Según el informe de Unicef, Ahmed se abstuvo de hablar con los demás niños durante sus primeros meses en el centro, evadió el contacto humano y se refugió en la religión. Como el Profeta exige, rezaba cinco veces al día. No confiaba en nadie. Solo en su Dios.
Todo empezó a cambiar cuando irrumpió en su vida, y en los demás chicos del centro, otra religión, sin promesas de vida eterna, eso sí, pero la más grande del mundo, la que reúne a musulmanes, judíos, cristianos, ateos —a todos, independientemente de sus creencias, razas, lenguas o nacionalidades—.
El instructor físico del centro, llamado Azad, anunció a principios de este año que venía a predicar una nueva doctrina, la del futbol. Concretamente, una variante de la gran fe secular patentada por la Fundación FC Barcelona y propagada con el apoyo de Unicef. Se llama FutbolNet.
Operativo hoy en 25 centros de Bangladés y en 50 países más, FutbolNet aspira no solo a divertir a los niños, sino a fomentar valores elementales para la convivencia pacífica como el respeto, el esfuerzo y la humildad. La metodología de los partidos que disputan los niños es más compleja que la de un juego de futbol ortodoxo. En primer lugar, es obligatorio prestar solemne atención al sermón que les ofrece el instructor antes de salir al campo. Lo que ahí se les explica es que en este modelo didáctico del futbol el equipo que gana no es necesariamente el que mete más goles. Se suman o se quitan puntos según el buen o mal comportamiento de los jugadores. Las faltas y el mal humor se castigan como si fueran goles en contra; el juego deportivo y el trabajo en equipo, medido entre otras cosas por el número de pases seguidos por jugada, pueden contar como goles a favor.
Al principio, Ahmed no quiso participar, pero empezó a sentir envidia de los niños jugadores, hasta que ya no pudo más. Sucumbió a la tentación. Bajó al campo, escuchó las palabras del maestro, se incorporó al juego y ocurrió un pequeño milagro: no solo su actitud hacia los demás experimentó una transformación, sino también su personalidad.

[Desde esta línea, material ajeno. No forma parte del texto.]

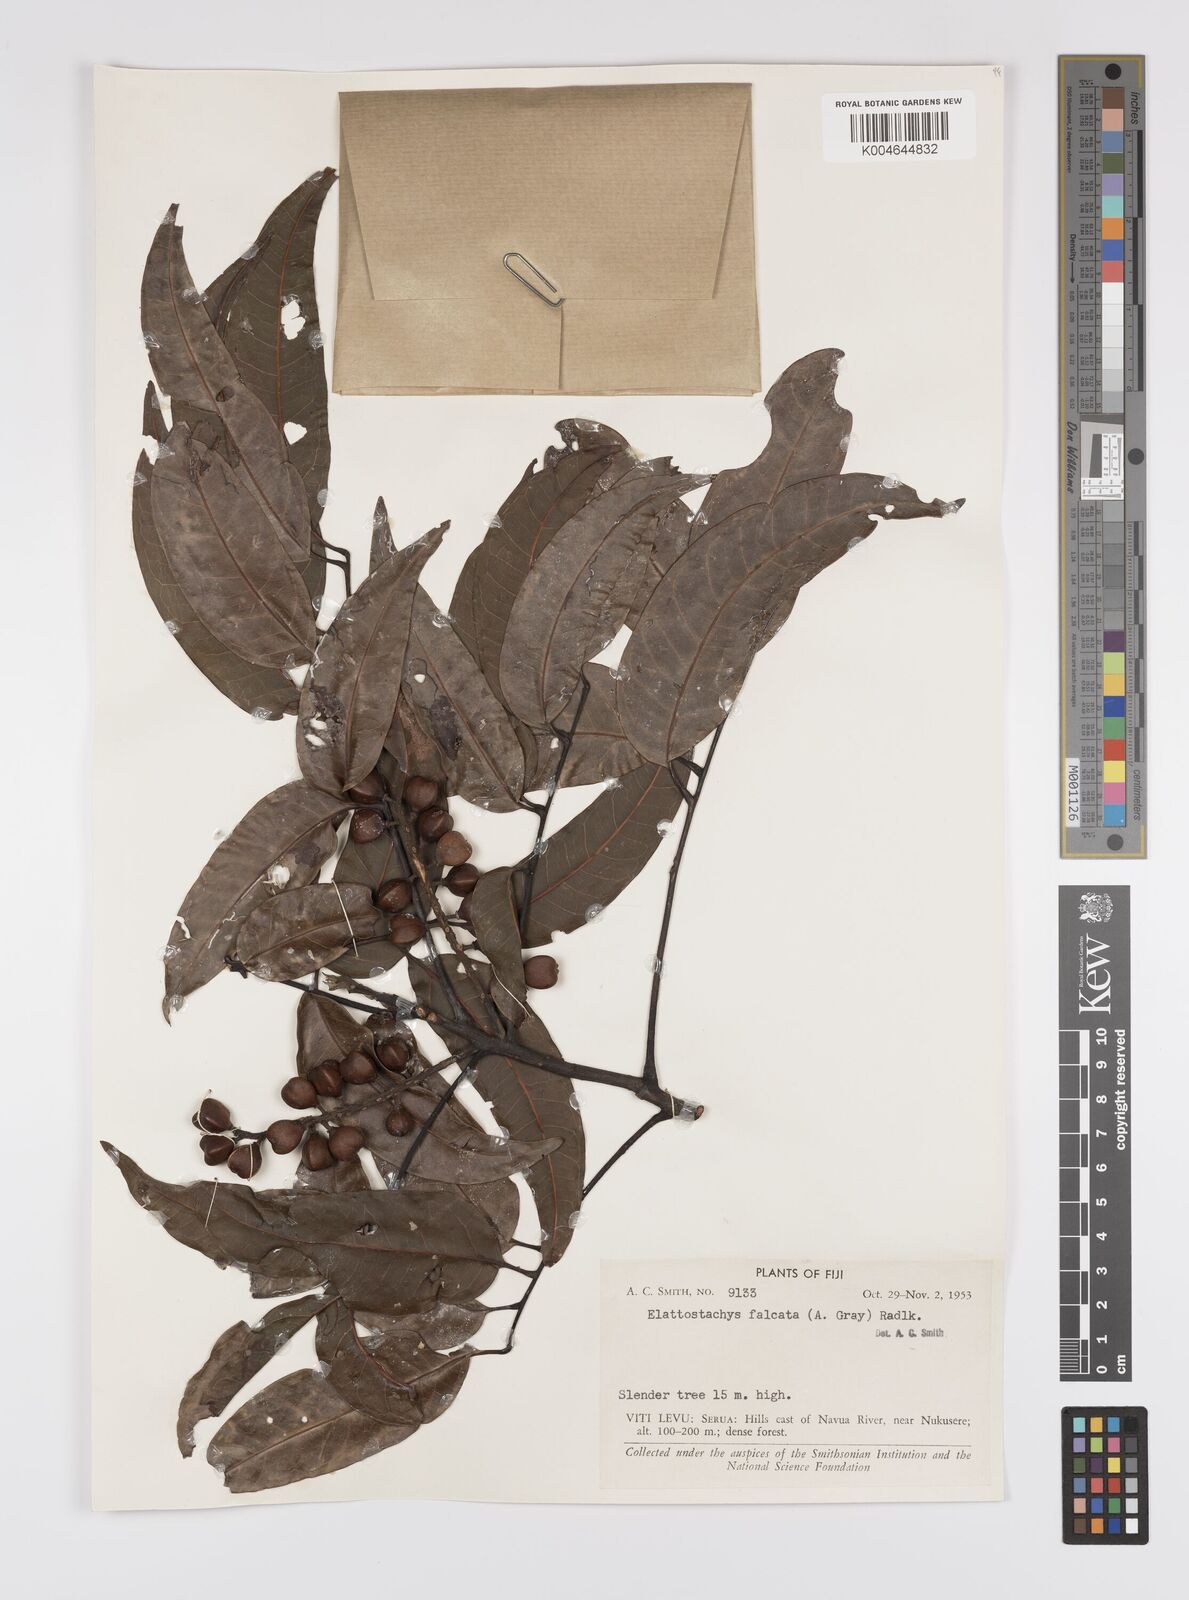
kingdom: Plantae
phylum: Tracheophyta
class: Magnoliopsida
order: Sapindales
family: Sapindaceae
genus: Elattostachys
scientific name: Elattostachys apetala
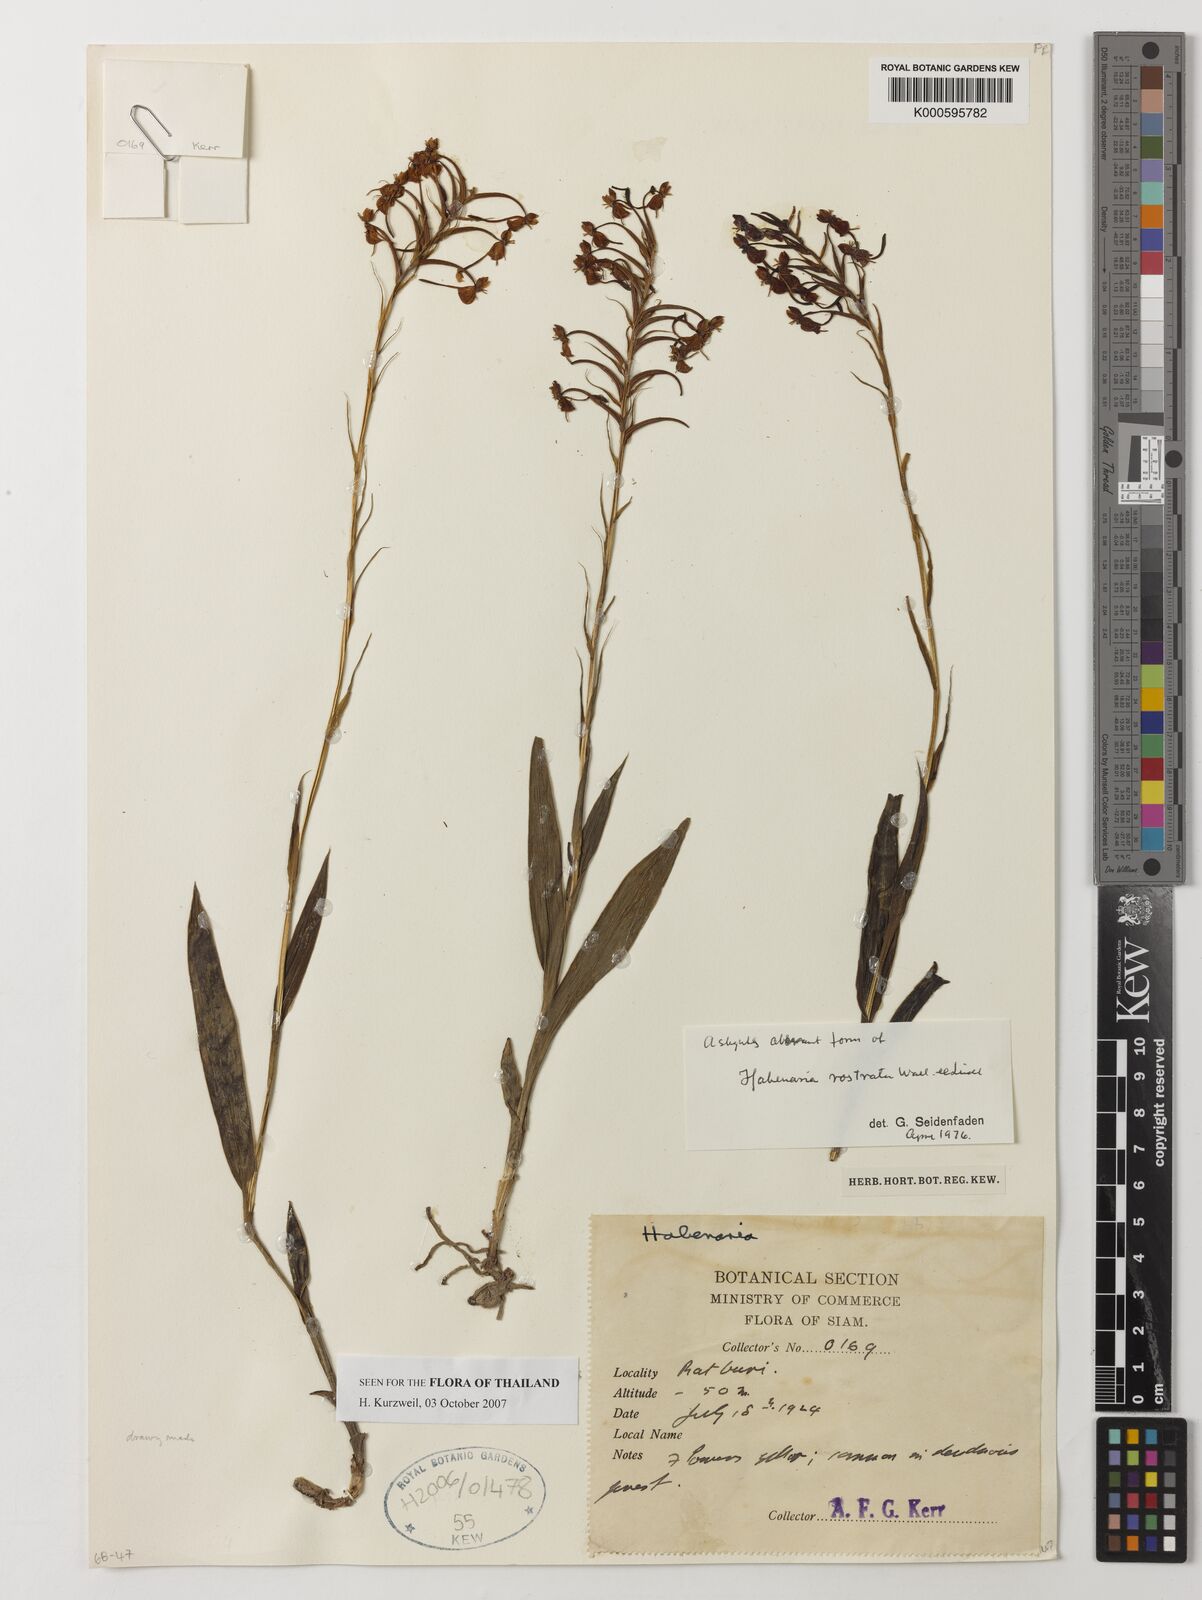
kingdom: Plantae
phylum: Tracheophyta
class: Liliopsida
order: Asparagales
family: Orchidaceae
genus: Habenaria
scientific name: Habenaria rostrata
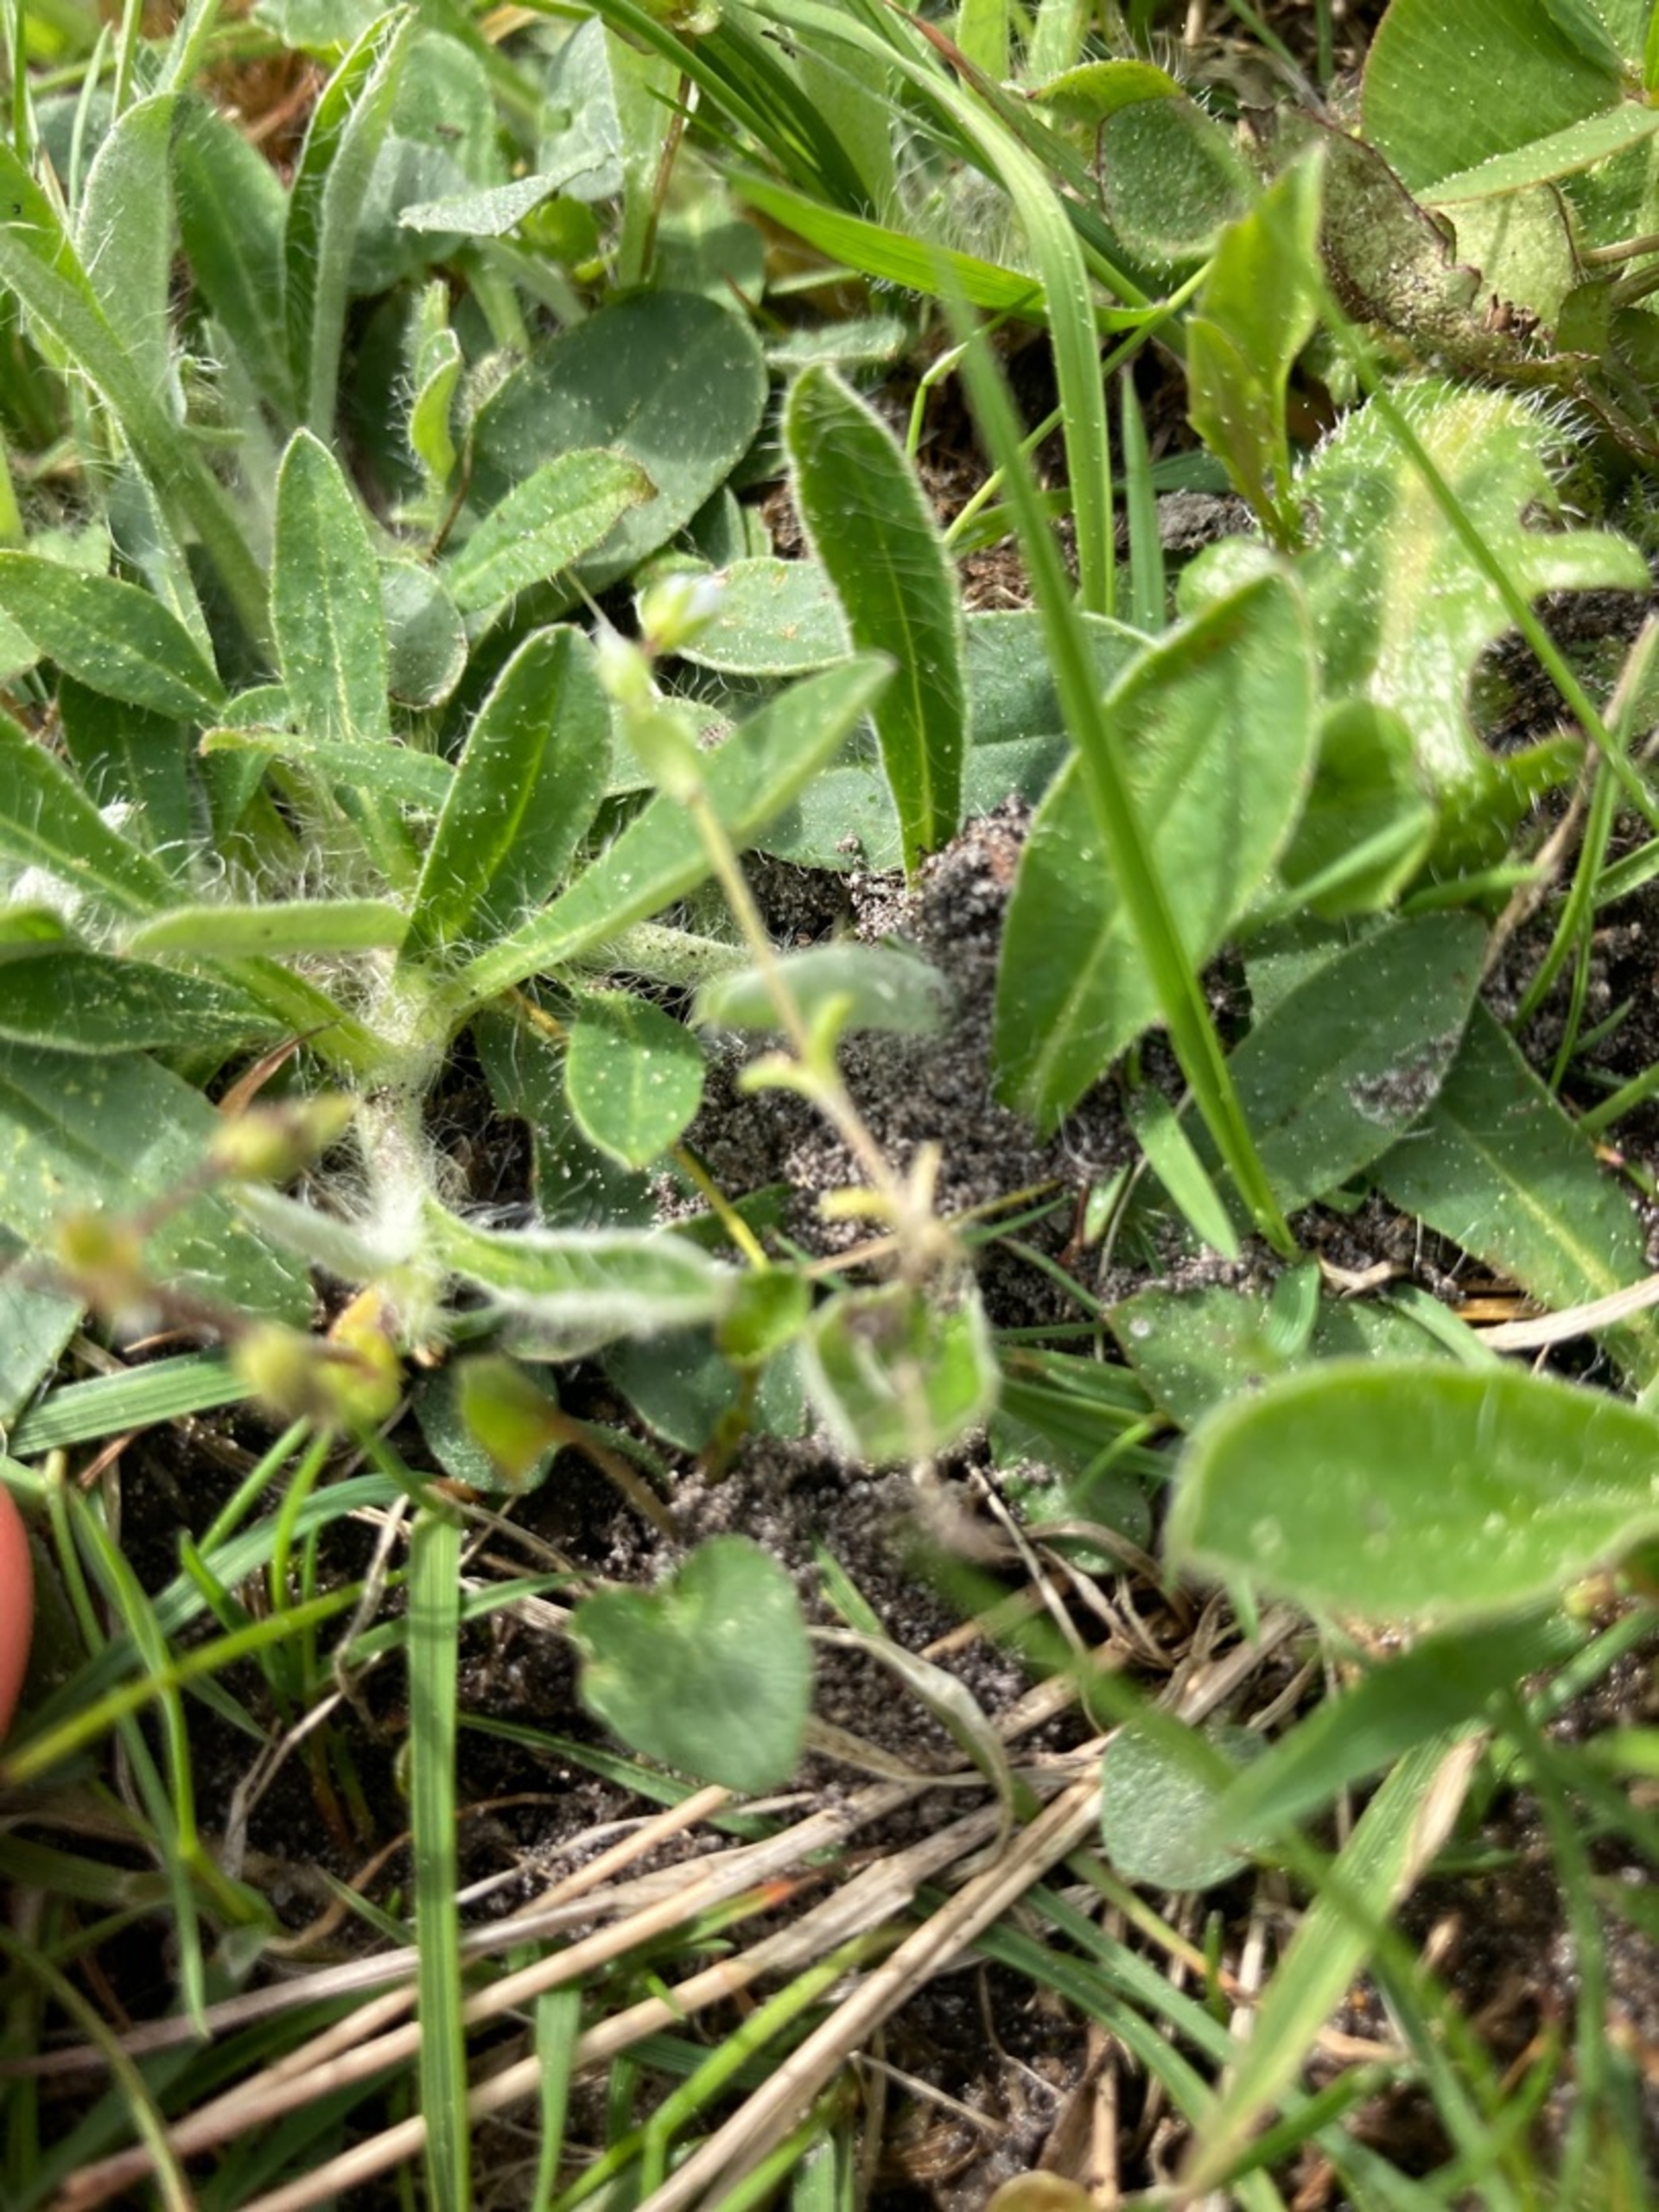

FutbolNet llegó al slum donde vive Nupur. La niña no lo pensó dos veces cuando se le presentó la oportunidad de apuntarse. Más importante aún, su madre y su padre tampoco. Estaban encantados de dar alas a su hija. Vieron orgullosos cómo se lanzó a jugar sin miedo.
“El instante en el que coloqué el pie sobre la pelota por primera vez supe que mi vida había cambiado”, dice.
Logré hablar con Ahmed por teléfono, y aunque al principio de la conversación dio respuestas cortas, cuando le pregunté por el futbol se transformó. “El futbol tuvo un impacto transformador en mí”, dijo de repente, hablando con firmeza y claridad. “Prestaba mucha atención cuando nos hablaba el instructor antes de los partidos, jugaba de centrocampista y ahí, en el campo, aprendí por fin a ser menos ensimismado y menos egoísta. Apliqué esas lecciones en mi vida personal y empecé a ayudar a los demás”.
¿Cómo saliste del centro en comparación a cómo llegaste? “No se puede comparar”, respondió. “Ante todo, acabé siendo amigo de seis o siete chicos con los que jamás hubiera pensado antes que podría congeniar. Entré triste y salí como si fuera otra persona. El futbol es un deporte que te enseña muchas cosas”, cuenta.